• _Extract provided_
--- START ---
Because nature is variable and the data are noisy, traditional graph isomorphism is of little use for graph comparison, and a more flexible, intentionally approximate approach is necessary. We introduce a systematic measure of a network's local structure that imposes a large number of local similarity constraints on networks being compared. In particular, we generalize the degree of a node to a degree vector describing the local topology around a node. We demonstrate that this local node similarity corresponds to similarity in biological function and involvement in disease. We also show how to use the degree vectors to design a network alignment algorithm that produces correct phylogenetic trees. Next, we demonstrate how statistics from large numbers of these local similarity measures can be combined to provide a global network similarity measure. Using this global similarity measure, we demonstrate that protein-protein interaction (PPI) networks are better modeled by geometric graphs than by any previous model. The geometric model is further corroborated by demonstrating that PPI networks can explicitly be embedded into a low-dimensional geometric space. Finally, we argue for a theoretical reason why PPI networks might be geometric.

John Reinitz
State University of New York at Stony Brook

When Two Plus Two Doesn't Equal Four: Modeling Non-Modular Enhancer Behavior in the Eve Promoter

The prediction of expression patterns from genomic sequence is an important unsolved problem in modern molecular genetics. Its solution requires an understanding of the transcriptional consequences of particular configurations of bound factors. An important aspect of the problem is to understand how modular enhancers arise from binding sites. We are currently using the {\em eve} gene of {\em Drosophila} as a testbed for finding the general rules by which sequence controls gene expression in metazoa. We believe that the most informative experimental materials for such studies are instances where the usual additive behavior of enhancers breaks down. Such instances can reveal underlying rules, but the complexity of the experimental phenomena require precise quantitative models for their interpretation. We consider two experimental situations in which modularity breaks down. In one case, a modular enhancer for stripe 2 fused to proximal sequences that do not drive any expression results in a fragment that expresses stripe 7, demonstrating nonadditive behavior. In another case, placing enhancers for stripes 2 and 3 adjacent to one another give rise to a novel expression pattern, an example of another type of nonadditive behavior. I will show how both types of nonadditive behavior can be understood using a quantitative model in conjunction with quantitative data from promoter-reporter constructs.
--- END ---
[Extracted text data from pages]
--- START ---
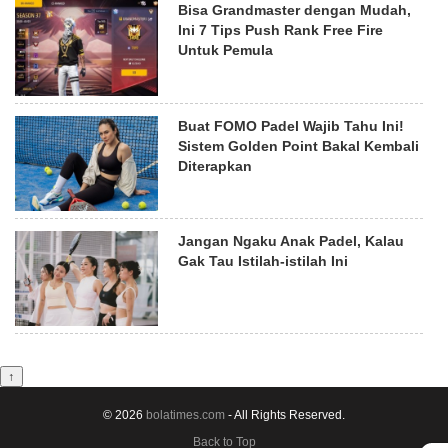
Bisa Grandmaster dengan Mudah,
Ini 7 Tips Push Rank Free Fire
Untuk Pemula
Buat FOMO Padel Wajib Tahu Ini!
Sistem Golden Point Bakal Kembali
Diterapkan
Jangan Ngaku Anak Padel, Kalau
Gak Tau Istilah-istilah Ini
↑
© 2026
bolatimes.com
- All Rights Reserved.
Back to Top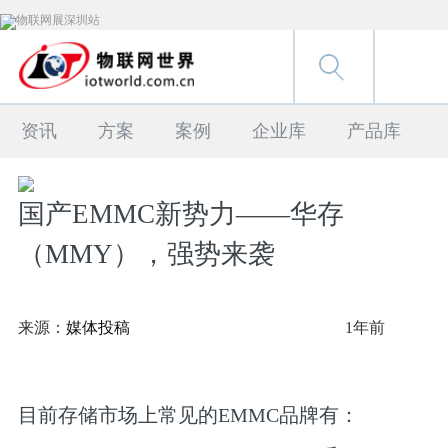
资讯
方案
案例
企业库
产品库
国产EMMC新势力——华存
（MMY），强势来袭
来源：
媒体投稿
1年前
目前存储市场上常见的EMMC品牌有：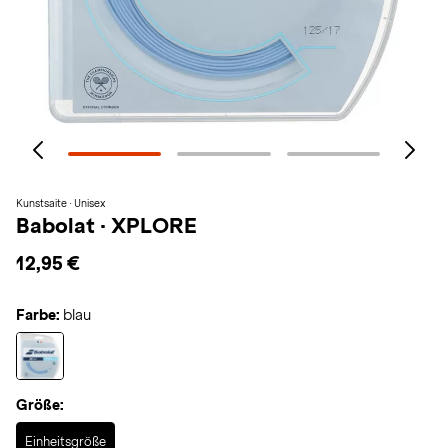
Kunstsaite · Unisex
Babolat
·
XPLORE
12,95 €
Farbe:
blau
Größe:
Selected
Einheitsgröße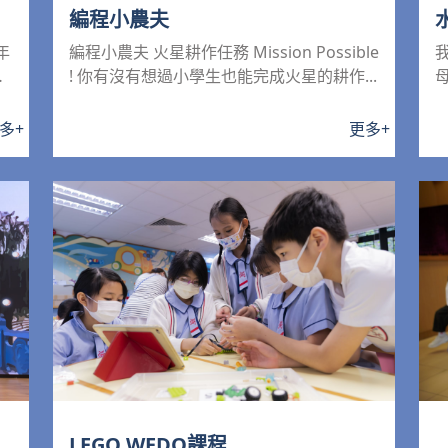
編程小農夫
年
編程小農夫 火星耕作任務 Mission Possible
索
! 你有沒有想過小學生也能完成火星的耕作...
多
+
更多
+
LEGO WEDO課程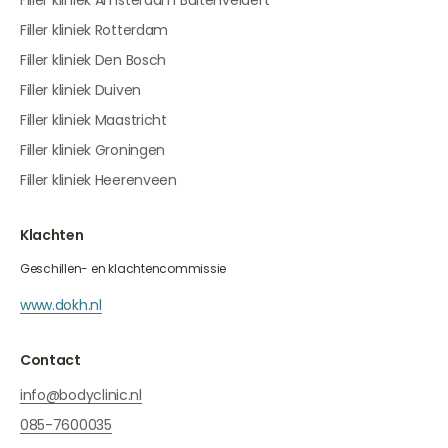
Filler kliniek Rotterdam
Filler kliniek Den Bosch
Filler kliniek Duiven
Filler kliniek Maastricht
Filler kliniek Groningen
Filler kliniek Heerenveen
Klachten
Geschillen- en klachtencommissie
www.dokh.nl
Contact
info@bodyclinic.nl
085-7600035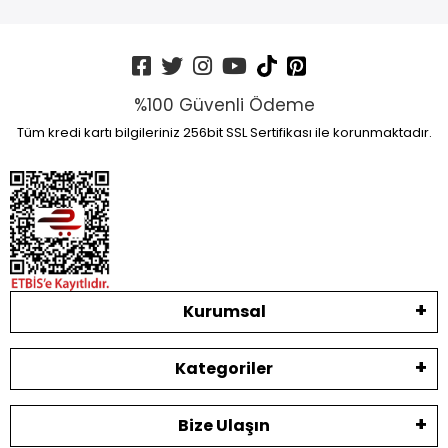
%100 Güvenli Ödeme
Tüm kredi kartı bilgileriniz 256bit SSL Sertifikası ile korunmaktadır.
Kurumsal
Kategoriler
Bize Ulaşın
--- END ---
--- START ---
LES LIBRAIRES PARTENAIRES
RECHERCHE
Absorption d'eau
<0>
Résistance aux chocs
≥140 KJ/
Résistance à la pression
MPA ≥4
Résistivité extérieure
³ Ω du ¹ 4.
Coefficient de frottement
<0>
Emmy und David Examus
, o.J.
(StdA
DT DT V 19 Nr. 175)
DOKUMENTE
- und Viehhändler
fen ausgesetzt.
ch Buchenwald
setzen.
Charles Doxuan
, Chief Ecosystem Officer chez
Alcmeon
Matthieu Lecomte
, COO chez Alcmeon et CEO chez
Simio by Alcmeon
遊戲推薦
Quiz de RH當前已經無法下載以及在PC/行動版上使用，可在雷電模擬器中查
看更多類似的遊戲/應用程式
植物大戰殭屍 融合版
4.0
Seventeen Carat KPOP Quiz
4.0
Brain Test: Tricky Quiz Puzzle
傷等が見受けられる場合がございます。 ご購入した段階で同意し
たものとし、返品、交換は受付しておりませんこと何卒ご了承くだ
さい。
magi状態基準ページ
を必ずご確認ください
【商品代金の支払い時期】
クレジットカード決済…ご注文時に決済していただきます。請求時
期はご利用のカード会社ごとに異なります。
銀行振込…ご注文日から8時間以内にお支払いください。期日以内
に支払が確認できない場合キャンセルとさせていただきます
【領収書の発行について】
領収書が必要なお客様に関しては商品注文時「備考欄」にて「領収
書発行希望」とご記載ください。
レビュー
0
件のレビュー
--- END ---
--- START ---
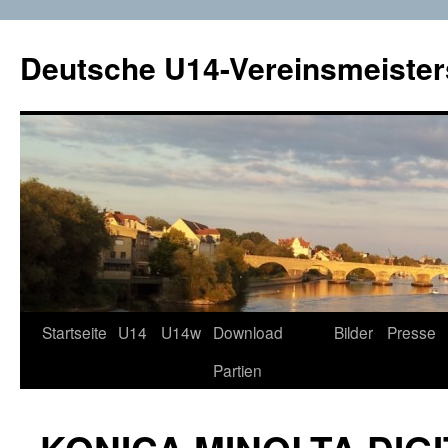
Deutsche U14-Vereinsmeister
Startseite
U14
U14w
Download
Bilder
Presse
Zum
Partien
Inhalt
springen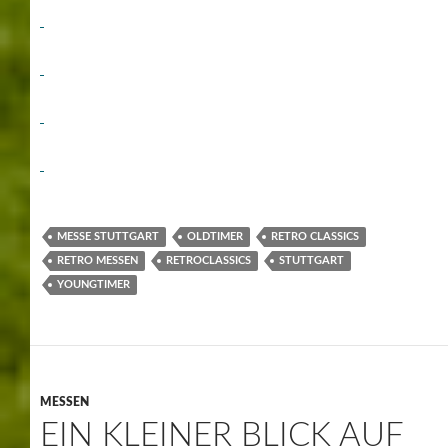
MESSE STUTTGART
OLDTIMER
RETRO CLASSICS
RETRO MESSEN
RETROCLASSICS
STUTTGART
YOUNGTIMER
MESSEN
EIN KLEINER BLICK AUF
--- END ---
• _Exercises_
(1) Answer these from the extract provided, one line each:
(a) Which kind of graph models protein-protein interaction networks better than any previous model?
(b) Which gene is being used as a testbed for the rules by which sequence controls gene expression?
(c) Which stripe is expressed when the stripe 2 enhancer is fused to proximal sequences that drive no expression?
(2) Please carry on the extract provided from the point where it stops.

• _Your written answers_
(1)
(a) Geometric graphs.
(b) The eve gene of Drosophila.
(c) Stripe 7.

(2)
Pierre Rouze
Gent University, Gent, Belgium

From Protists to Plants, Fungi and Animals: Eukaryote Genomes Are Not Born Equal

Since the incipience of genome-wide sequencing, more than a thousand genomes from eukaryotes have been sequenced and the low cost of the “new sequencing” technologies will suddenly bring many more on the shelves. There is a clear issue in making the best use of these data, finding and annotating the genes and other features from these new genomes. This issue has mainly been seen from a computer science perspective. I would like here to pinpoint another issue which has to do with biology. Most of the organisms which have been sequenced until lately were either fungi, animals or plants. Although all model organisms used and documented from a cell and molecular biology perspective are among these, this is nevertheless a minor fraction of the eukaryote phylogenetic spectrum. Annotation traditionally proceeds by analogy, either by searching for genes that are known or found elsewhere or ab initio by looking at recurrent features according to the knowledge we have of the molecular mechanisms of genome expression. Do we care about and know well enough these features and mechanisms, i.e. the way the information is structured and the way it is encoded in the lesser documented organisms which are going to be the bulk genome sequences soon? Having been involved in the annotation of such organisms, e.g. green algae, brown algae, diatoms and haptophyte we indeed came across unexpected findings which come as a warning of our capability to properly decipher the genome information content in such organisms.